Рихард Хальгартен, сын высококультурной еврейской семьи, был привлекательным и странным мальчиком. Мы знали его с самого раннего детства, так как его родители состояли с нашими в добрососедских отношениях. Он производил впечатление одновременно деликатного и отчаянного, дикого и чувствительного. Копна темных непослушных волос нависала над его низким лбом, который часто нервно омрачался. Глаза, близко поставленные друг к другу, под густыми, красивого разлета бровями, с трогательной искренностью отражали бурно меняющиеся настроения его души. Он обладал сложной, тревожной прелестью болезненного подпаска, истеричного цыгана. Он был остроумен и наивен, невинен и хитер. Лицо его было по-детски мягким; руки же у него были сухие, жесткие, со вздувшимися жилами, — руки очень старого человека. Рикки был постоянной проблемой и нескончаемым удовольствием. Он ненавидел школу и симулировал нелепейшие болезни, чтобы быть отосланным в деревню. Он не хотел учить латынь; он хотел рисовать. Против этого родители, разумеется, не возражали бы, если бы только все его картины не были столь печальны и зловещи. На Риккиных картинах всегда были калеки, слепые старцы на фоне жутко пустынного ландшафта, горбуны с тощими кошками, большеглазые, бледные маленькие девочки, оцепенелой группой стоящие друг против друга. Он любил и детей, и кошек, и горы, а мы любили его. Мы вместе направлялись в школу (когда он снисходил до посещения школы) и ходили плавать и кататься на коньках. Мы дрались, и философствовали, и смеялись, и слушали музыку вместе. Мы открывали тайну пола («Так, значит, делаются дети! Это уж ни на что не похоже!»), мы решали мировые загадки, хихикали над взрослыми, а на себя напускали важность — вместе, всегда вместе…
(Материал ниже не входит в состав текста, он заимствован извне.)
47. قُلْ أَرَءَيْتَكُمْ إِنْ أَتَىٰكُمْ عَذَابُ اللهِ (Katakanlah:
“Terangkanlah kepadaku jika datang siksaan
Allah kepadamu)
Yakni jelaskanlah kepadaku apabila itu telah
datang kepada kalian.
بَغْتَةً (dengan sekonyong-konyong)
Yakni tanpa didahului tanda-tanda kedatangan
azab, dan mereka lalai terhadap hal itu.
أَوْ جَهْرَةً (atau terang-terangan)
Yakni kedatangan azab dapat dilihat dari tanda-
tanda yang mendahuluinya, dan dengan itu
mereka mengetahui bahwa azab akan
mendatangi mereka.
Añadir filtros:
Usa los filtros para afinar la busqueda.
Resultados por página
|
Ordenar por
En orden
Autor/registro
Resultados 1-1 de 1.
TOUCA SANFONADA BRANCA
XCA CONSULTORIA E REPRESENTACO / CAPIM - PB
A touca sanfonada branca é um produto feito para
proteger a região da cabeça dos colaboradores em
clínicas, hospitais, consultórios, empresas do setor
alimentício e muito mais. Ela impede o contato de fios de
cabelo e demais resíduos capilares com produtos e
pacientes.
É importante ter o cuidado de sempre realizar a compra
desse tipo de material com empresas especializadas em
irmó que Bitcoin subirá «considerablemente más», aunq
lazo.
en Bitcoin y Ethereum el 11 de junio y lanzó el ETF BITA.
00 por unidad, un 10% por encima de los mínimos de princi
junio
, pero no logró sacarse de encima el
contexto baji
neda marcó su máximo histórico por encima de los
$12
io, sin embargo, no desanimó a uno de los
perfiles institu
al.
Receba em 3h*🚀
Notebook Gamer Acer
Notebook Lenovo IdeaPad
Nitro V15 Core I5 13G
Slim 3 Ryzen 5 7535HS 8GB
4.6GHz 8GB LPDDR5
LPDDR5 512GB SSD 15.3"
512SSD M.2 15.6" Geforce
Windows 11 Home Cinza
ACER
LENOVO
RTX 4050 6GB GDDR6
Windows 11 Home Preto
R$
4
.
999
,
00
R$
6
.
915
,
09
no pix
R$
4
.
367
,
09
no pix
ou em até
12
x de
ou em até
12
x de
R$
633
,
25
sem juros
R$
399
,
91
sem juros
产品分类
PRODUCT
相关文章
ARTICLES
Мы основали театральный союз — Эрика, Гретель Вальтер, Рикки и я. Сперва это было только довольно скромное предприятие: мы поставили в нашей прихожей «Гувернантку» Кернера{91}
(Рикки и я играли двух юных девушек), одноактную пьесу Коцебу в хальгартеновском салоне. Мало-помалу мы становились честолюбивее и отваживались на Шекспира, Лессинга, Мольера. Лотта была прелестной Минной фон Барнхельм; Эрика завораживала в роли Виолы{92} своей пажеской статью и застенчивой грацией. И звучание ее голоса было прекрасно; ее одушевленный взгляд пленял публику. Именно тогда она открыла в себе любовь к театру и решила стать актрисой. Торжественная премьера «Как вам это понравится» состоялась в родительском доме Рикки. Он был больше и роскошнее нашего. После представления давался бал-маскарад. Лотте и Гретель не разрешили в нем участвовать. Фрау Вальтер была против «Любительского союза немецких мимов» (как называлось наше театральное общество). «Новое безобразие! — сетовала она пронзительным тоном. — Эти дети Маннов! Ничего, кроме глупостей!»Она была не так уж не права. Наши проказы становились все отчаяннее. Нас забавляло водить за нос глупых взрослых. Особенно охотно для сомнительных целей мы использовали телефон. Как же потешно было позвонить жене санитарного советника Мейера и внушить ей, что это горничная жены доктора Рудерера: «Моя фрау доктор будут очень рады, если фрау санитарная советница с господином санитарным советником пожалуют к нам на ужин в следующий четверг». Фрау санитарная советница обещала прибыть в назначенное время. Мы прыскали в кулак. Представьте-ка себе Мейеров, как они, разряженные, заявляются в четверг вечером к ничего не подозревающим Рудерерам!
Эрика умела подражать всевозможным голосам. Она словно была одним из тех гномов, которые превращаются в кого угодно и могут говорить чужим языком. В одной пьесе Кокто, «Круглый стол»{93}
, подобный демон играет в высшей степени подстрекательную роль. Было удивительно, как скрипуче-вульгарно мог звучать Эрикин голос, когда она воплощалась в мюнхенскую лавочницу, и какие звучные трели издавал тот же голос, когда она имитировала драгоценное дарование певицы Делии Рейнгардт! Она умела ворковать и лаять, картавить, заикаться и вопить, русский акцент давался ей так же легко, как и саксонское наречие. Признаваясь в любви моложавому первому любовнику нашего городского театра, Альберту Фишелю, она прикинулась простоватой девчонкой-поклонницей, едва способной хоть слово произнести без хихикающих ужимок. «Вы мне так здорово нравитесь, господин Фишель! — утверждало покоренное создание, представившись по телефону как Фридль Рукташерер. — Ваша внешность и ваши стройные ноги — все так аристократично!»